-- Instruction 1 --
In the forum post about Villiers engines, what part does the poster say to check first?
-- Instruction 2 --
Revise the rows from the first one through the line containing "fra bunnstriden.", replacing "Link toevoegen" with "Link plaatsen" and leaving everything else unchanged. Return only those lines.

-- Selected text --
BEGIN

Post by nutgone on Mon Nov 12 2012, 21:47

These Villiers engines are known for magneto problems, so I would check there first. The coils aren't the best & in a salty environment could succumb to corrosion. You can buy new coils, but first you should test the old one.

The black spark plug could be down to carb mixture, or it could be down to piston rings or valve guides. I would hazard a guess that this engine hasn't seen much service on this boat, as it should only be needed in an emergency, & good boaters rarely have emergencies Very Happy (I've done a little boating, & have worked on a few, but mainly inland craft).

I would suggest a partial strip down. You need to strip the mag down & clean everything up. The points will need cleaning, while you're there you should test the coil & see about replacing the condenser.

END

[Page-level text extractions]
BEGIN

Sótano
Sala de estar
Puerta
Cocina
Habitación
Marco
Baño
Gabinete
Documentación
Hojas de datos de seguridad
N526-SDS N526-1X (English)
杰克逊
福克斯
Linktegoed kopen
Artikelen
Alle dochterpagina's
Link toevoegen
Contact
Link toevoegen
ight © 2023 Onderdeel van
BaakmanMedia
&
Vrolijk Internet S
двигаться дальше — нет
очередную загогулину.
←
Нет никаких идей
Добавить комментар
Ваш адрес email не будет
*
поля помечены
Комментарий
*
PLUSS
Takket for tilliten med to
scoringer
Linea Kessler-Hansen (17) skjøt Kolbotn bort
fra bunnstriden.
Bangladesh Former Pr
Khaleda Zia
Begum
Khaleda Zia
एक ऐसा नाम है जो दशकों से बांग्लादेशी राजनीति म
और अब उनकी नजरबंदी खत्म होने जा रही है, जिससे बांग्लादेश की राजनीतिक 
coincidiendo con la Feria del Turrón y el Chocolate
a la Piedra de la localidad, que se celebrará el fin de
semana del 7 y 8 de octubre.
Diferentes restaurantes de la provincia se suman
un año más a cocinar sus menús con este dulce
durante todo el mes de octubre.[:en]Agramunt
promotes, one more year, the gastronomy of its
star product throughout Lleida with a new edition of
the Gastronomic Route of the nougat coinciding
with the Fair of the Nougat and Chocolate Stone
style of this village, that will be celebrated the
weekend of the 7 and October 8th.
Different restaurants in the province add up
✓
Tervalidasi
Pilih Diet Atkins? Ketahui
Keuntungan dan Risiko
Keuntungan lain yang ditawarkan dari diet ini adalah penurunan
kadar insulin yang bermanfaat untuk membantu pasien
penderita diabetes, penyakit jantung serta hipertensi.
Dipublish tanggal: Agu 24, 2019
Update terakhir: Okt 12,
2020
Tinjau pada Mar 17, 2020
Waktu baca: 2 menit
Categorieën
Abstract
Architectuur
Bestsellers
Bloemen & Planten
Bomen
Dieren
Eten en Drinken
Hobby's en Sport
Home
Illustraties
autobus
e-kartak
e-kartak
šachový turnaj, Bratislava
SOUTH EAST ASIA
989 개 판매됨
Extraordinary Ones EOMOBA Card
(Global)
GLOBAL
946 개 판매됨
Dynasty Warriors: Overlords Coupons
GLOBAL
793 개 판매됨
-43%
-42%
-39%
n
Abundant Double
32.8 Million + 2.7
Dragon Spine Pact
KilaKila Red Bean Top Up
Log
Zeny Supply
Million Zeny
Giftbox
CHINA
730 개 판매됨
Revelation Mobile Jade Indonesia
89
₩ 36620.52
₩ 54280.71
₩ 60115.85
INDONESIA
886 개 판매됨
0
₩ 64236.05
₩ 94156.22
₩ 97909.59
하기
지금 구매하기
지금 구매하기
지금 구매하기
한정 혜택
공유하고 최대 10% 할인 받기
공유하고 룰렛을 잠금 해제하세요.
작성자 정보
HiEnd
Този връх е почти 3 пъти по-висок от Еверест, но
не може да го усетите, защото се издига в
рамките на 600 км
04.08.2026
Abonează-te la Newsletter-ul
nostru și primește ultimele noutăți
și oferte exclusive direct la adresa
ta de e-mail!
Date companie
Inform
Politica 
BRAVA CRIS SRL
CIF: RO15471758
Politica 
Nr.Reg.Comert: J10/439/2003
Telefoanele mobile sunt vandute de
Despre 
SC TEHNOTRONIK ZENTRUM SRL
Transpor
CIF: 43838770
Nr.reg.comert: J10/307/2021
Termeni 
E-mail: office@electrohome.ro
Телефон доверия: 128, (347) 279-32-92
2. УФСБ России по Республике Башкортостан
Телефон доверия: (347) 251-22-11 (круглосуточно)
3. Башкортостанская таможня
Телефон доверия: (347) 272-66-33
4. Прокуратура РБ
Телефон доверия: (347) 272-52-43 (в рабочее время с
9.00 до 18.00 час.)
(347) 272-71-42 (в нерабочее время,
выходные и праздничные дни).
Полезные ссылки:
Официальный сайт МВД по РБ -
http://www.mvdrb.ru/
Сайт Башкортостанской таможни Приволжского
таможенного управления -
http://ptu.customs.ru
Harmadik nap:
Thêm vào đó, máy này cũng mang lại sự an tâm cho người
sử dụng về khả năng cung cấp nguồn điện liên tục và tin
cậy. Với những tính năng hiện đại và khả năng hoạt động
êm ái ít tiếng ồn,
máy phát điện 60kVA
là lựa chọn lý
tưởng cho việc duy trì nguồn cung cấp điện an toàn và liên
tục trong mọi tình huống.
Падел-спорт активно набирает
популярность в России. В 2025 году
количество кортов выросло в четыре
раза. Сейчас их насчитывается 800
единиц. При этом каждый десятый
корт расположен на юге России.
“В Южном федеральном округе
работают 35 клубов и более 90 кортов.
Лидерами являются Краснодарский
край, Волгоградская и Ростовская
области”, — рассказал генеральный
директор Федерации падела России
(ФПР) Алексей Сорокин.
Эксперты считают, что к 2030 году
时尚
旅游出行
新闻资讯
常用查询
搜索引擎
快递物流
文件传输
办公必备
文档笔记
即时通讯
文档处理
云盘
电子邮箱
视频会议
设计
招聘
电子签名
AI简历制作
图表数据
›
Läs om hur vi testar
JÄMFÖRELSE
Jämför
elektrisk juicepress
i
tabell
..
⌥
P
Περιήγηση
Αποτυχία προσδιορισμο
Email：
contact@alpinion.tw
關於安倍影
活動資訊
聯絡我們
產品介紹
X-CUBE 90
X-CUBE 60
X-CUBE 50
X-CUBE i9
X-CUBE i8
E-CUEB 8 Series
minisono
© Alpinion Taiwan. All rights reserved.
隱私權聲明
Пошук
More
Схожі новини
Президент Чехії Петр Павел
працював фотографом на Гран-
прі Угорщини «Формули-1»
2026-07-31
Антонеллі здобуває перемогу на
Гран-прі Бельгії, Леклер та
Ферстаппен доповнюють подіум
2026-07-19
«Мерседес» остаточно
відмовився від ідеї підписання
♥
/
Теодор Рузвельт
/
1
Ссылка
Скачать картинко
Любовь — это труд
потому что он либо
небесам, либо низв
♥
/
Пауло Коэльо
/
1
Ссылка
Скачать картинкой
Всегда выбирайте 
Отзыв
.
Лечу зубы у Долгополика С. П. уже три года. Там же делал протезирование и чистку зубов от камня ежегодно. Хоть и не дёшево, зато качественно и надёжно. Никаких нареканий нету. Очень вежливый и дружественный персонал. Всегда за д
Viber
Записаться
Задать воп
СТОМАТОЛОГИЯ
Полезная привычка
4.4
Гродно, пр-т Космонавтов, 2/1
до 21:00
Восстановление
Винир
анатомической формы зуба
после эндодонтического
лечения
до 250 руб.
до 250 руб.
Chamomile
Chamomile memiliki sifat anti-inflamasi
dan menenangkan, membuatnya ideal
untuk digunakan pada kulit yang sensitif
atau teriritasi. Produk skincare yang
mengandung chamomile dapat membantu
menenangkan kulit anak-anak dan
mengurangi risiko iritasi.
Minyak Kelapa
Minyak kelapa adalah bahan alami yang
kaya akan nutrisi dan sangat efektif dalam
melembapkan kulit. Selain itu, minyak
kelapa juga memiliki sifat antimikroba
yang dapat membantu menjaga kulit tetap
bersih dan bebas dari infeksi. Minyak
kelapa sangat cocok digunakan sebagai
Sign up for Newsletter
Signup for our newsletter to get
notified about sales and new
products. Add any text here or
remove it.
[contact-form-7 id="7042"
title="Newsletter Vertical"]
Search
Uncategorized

END

-- Response area 1 --
The magneto.

-- Response area 2 --
Sótano
Sala de estar
Puerta
Cocina
Habitación
Marco
Baño
Gabinete
Documentación
Hojas de datos de seguridad
N526-SDS N526-1X (English)
杰克逊
福克斯
Linktegoed kopen
Artikelen
Alle dochterpagina's
Link plaatsen
Contact
Link plaatsen
ight © 2023 Onderdeel van
BaakmanMedia
&
Vrolijk Internet S
двигаться дальше — нет
очередную загогулину.
←
Нет никаких идей
Добавить комментар
Ваш адрес email не будет
*
поля помечены
Комментарий
*
PLUSS
Takket for tilliten med to
scoringer
Linea Kessler-Hansen (17) skjøt Kolbotn bort
fra bunnstriden.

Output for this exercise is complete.